To hear more about what CSPI has to say about the outbreak, check www.cspinet.org

How thin are the banned models?

The big story out of fashion week in Milan was the banning of models with BMI of less than 18. A BMI of 18.5 is considered underweight. So just how thin are the too-thin models? For a 5′8″ woman, a BMI of 18 would put you at 120#. If you are 5′4″, weight 105# to make an 18, and if you are 5″2″, you’ll need to be 99# to have a BMI of 18.

Overall, I think this is great news for women everywhere. Other cities are considering following suit. Unhealthy just insn’t beautiful. I hope this incident sparks a trend.
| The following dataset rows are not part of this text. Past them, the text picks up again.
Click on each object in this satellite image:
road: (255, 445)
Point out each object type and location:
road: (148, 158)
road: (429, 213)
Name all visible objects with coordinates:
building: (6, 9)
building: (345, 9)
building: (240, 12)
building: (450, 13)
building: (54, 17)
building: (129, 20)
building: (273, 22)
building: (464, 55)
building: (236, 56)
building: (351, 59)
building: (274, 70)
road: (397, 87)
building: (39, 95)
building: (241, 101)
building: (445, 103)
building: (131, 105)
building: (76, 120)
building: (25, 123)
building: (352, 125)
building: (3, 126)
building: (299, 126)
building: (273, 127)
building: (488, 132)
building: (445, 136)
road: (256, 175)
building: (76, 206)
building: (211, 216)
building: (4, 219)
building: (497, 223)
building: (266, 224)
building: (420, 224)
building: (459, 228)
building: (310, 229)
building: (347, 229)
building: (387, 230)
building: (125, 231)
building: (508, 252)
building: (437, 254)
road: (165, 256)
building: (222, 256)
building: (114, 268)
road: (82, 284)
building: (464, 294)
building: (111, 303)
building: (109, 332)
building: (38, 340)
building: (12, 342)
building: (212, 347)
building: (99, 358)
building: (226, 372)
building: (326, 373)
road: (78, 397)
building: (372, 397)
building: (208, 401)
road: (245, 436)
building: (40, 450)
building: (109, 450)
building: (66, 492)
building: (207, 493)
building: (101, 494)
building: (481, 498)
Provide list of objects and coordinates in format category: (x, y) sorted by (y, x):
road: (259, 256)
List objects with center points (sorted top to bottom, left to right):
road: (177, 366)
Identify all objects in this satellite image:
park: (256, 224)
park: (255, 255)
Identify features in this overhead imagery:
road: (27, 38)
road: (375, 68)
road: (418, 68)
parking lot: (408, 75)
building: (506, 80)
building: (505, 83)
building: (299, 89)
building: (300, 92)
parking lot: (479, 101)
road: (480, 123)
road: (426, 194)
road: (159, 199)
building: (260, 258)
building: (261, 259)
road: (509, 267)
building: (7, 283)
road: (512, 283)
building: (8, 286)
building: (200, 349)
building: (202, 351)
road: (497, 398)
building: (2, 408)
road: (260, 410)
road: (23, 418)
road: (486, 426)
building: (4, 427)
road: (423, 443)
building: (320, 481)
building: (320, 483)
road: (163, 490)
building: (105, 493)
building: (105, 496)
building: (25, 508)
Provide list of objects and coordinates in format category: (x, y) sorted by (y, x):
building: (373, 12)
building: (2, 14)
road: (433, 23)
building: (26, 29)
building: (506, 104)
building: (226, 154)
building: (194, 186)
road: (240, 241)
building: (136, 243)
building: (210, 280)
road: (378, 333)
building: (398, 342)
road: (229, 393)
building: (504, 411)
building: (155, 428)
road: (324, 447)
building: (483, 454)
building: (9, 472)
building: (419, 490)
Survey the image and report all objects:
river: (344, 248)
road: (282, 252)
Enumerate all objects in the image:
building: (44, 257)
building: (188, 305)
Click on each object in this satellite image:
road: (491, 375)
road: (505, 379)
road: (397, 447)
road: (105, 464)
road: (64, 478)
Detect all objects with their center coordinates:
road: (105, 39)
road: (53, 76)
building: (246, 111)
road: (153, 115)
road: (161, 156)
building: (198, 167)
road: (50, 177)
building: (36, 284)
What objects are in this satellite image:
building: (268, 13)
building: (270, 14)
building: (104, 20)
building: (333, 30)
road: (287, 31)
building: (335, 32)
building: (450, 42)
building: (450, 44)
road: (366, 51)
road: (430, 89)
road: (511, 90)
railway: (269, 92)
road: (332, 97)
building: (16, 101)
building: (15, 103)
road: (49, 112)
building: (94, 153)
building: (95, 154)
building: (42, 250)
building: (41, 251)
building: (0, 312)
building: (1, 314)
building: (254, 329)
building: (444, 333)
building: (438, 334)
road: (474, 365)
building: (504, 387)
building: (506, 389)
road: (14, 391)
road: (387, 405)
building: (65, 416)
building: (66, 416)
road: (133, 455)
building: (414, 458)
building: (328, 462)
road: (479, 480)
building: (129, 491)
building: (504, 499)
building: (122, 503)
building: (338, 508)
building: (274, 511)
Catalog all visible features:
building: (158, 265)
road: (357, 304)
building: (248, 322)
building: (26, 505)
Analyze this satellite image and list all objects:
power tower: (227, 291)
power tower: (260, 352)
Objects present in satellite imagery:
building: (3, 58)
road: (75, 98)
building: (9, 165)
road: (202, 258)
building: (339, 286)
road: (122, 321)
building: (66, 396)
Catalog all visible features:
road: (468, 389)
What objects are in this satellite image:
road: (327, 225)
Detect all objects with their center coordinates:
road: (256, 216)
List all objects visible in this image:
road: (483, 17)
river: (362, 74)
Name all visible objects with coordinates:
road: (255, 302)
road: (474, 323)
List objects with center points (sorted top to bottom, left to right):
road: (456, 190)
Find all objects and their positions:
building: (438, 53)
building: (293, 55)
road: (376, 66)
You can follow the headlines on this at:

http://go.reuters.com/newsArticle.jhtml?type=oddlyEnoughNews&storyID=13488541&src=rss/oddlyEnoughNews

Here comes Every Bite Is Divine

For those of you who’ve known for years (and years and years) that I’ve been working on a book combining yoga and nutrition for weight management, hang tight because it’s very very close to being available.

At this point, books will be available to ship in early November. The book cover is beautiful to look at (thanks for designer Peri Poloni-Gabriel of Knockout Books, www.knockoutbooks.com), and the whole package came together with the help of many many people, but Ellen Reid, (www.bookshep.com) really helped launch the project into the world. I’m eternally grateful to these women, and to many more folks whom helped me along the long road to beautiful-book-in-hand.

You can see some of the artwork and read the introduction on my website, www.anniekbay.com. And you can pre-order the book - we’ll pick up the shipping and handling of books you order now, and you won’t be charged until they actually ship. Please note that our site is soon to be up and running…as of this writing, it’s not quite up…

Much more to come…

Annie

First Entry

Hello all. The day before the 4th, here on Nantucket. July is a real glory month on the island - the water’s warm, people are happy, lots of fresh produce…

Here are my wishes for this blog.

I wish this blog could be a coming-together place for women and men concerned about their weight where bloggers leave with a little more appreciative attitude toward themselves and their bodies.

I wish this blog would teach me what the heck a blog is.

I wish this blog could be a real coversation between real people.

Happy holiday, everyone. May you be free.